Dave Agans (daveagans) | 46 comments May I humbly recommend my novel The Urban Legion? It's a Men-in-Black inspired spoof of conspiracies and the urban legends they fake. It's definitely dry satire ala Vonnegut and Christopher Buckley. And in general, you might want to look into the Jasper Fforde Thursday Next series. https://amzn.to/2ww6bFJ


message 9: by Rebecca (new)

Rebecca Douglass (rdouglass) | 2422 comments Mod
Easy on the self-recommendations, folks! Remember the rules? Something about not doing that, I'm pretty sure.


message 10: by Brena (new)

Brena Mercer | 617 comments There is the thread - pimp your book here.


message 11: by K.A. (new)

K.A. Ashcomb | 90 comments I jumped the gun (skipped waiting for the summer) and started reading Confederacy of Dunces right away. I'm one third of the way and I have to say that some writers have it, the way to portray the world with words. I put Christopher Buckley's two books on my waiting list and when summer comes I dive right in. They really looked great.

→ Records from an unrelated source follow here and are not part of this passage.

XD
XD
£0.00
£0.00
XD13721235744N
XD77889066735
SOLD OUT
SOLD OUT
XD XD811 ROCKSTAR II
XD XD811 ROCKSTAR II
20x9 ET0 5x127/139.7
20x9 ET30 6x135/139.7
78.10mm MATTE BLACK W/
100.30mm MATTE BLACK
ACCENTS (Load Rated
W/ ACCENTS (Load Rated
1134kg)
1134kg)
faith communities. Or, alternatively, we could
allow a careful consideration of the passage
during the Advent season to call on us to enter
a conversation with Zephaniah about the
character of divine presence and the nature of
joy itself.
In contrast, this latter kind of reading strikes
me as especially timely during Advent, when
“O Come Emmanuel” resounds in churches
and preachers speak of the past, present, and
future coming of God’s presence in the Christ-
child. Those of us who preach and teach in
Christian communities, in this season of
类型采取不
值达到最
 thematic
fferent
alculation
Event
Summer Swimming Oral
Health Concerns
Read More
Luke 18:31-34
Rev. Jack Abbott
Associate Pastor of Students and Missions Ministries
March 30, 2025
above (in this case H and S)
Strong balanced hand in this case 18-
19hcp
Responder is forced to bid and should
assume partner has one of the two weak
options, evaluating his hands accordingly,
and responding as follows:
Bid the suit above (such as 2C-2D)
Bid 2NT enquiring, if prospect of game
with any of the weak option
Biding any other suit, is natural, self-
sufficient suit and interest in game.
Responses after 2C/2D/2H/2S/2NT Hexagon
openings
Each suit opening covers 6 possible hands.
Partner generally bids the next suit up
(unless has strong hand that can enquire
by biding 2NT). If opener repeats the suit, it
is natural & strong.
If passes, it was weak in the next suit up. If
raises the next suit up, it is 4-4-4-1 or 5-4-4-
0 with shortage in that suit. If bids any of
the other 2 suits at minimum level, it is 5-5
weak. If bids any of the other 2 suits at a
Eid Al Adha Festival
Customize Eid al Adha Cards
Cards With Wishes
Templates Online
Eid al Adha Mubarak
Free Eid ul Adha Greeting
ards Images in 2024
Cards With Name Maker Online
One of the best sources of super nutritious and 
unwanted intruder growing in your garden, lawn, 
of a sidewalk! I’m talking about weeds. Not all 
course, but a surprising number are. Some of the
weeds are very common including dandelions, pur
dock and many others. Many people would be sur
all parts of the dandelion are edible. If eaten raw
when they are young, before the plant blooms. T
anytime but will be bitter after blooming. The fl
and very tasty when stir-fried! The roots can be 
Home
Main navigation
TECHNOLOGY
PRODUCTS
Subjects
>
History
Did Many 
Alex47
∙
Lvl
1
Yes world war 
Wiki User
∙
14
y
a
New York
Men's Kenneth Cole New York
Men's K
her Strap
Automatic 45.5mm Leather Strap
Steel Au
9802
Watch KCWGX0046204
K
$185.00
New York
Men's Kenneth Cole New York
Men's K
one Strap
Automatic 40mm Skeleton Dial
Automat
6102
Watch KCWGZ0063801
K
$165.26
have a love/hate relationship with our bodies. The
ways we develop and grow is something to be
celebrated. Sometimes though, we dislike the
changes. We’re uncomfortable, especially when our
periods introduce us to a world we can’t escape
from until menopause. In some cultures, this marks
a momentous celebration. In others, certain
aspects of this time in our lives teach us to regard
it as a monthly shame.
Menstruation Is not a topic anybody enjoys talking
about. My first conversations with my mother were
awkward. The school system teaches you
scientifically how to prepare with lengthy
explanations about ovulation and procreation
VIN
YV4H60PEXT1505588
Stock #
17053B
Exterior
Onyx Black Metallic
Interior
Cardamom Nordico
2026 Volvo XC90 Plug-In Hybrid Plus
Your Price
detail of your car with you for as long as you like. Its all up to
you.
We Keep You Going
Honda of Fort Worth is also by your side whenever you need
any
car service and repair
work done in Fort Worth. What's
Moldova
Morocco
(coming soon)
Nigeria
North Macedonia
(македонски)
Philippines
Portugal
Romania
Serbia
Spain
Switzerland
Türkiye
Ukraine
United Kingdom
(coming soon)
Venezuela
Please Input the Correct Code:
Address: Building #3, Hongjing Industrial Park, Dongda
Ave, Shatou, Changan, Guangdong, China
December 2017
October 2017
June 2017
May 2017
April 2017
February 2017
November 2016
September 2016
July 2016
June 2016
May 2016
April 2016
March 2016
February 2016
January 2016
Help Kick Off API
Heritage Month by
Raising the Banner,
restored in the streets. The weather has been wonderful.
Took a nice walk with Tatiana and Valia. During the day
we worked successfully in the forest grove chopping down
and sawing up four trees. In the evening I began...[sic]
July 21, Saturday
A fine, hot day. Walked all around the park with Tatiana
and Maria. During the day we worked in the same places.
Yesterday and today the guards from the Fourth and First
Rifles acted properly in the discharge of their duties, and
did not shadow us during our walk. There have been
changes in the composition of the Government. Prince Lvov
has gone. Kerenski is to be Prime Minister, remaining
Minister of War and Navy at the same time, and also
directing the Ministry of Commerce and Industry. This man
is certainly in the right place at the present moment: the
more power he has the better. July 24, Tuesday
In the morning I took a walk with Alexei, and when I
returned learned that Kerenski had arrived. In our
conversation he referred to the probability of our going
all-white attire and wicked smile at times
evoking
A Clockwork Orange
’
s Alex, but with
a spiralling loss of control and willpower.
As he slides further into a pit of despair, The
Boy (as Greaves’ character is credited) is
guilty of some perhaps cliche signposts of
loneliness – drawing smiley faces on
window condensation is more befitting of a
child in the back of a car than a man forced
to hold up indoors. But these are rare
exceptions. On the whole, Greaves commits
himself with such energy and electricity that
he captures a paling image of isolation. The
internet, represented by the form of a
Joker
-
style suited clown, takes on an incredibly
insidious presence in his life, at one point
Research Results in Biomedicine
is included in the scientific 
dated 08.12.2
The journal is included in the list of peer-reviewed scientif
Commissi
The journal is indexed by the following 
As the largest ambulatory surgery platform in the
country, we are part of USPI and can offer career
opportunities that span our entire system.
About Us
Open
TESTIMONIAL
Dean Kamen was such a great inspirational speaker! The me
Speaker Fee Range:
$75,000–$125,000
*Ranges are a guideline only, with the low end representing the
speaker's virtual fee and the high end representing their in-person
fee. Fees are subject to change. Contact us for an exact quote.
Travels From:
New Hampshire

I have read the first book of Thursday Next series, I'm not quite sure if I like it or not. I read the first book on my flight to my sister's place and it was entertaining and sucked me in, but for me something was missing and I'm not sure what. And to be honest I'm a bit afraid to try the next novel. I'm not sure why. Does it get... (not sure how to finish this sentence as better doesn't seem fitting)?


message 12: by Joel (new)

Joel Bresler | 1559 comments Mod
Glad you're enjoying Confederacy of Dunces. I'm kind of the same way with the Jasper Fforde books - the first I read was amusing, but I think he pushed it too far as a series.


message 13: by Dave (new)

Dave Agans (daveagans) | 46 comments The Jasper Fforde series is definitely uneven--some are thin plots but lots of silly language jokes, some are more plot-driven. The first book has a lot less of the Bookworld meta-literature jokes, so I found the next few books more entertaining. I agree with Joel, Fforde probably pushed it too far (there are 7 books I think) and a few are weak. But as a fan of silly meta-writing jokes, I enjoyed them all,


message 14: by Dave (new)

Dave Agans (daveagans) | 46 comments Rebecca wrote: "Easy on the self-recommendations, folks! Remember the rules? Something about not doing that, I'm pretty sure."
Whoops, sorry. Got carried away by mention of Kurt Vonnegut and Christopher Buckley in the same post.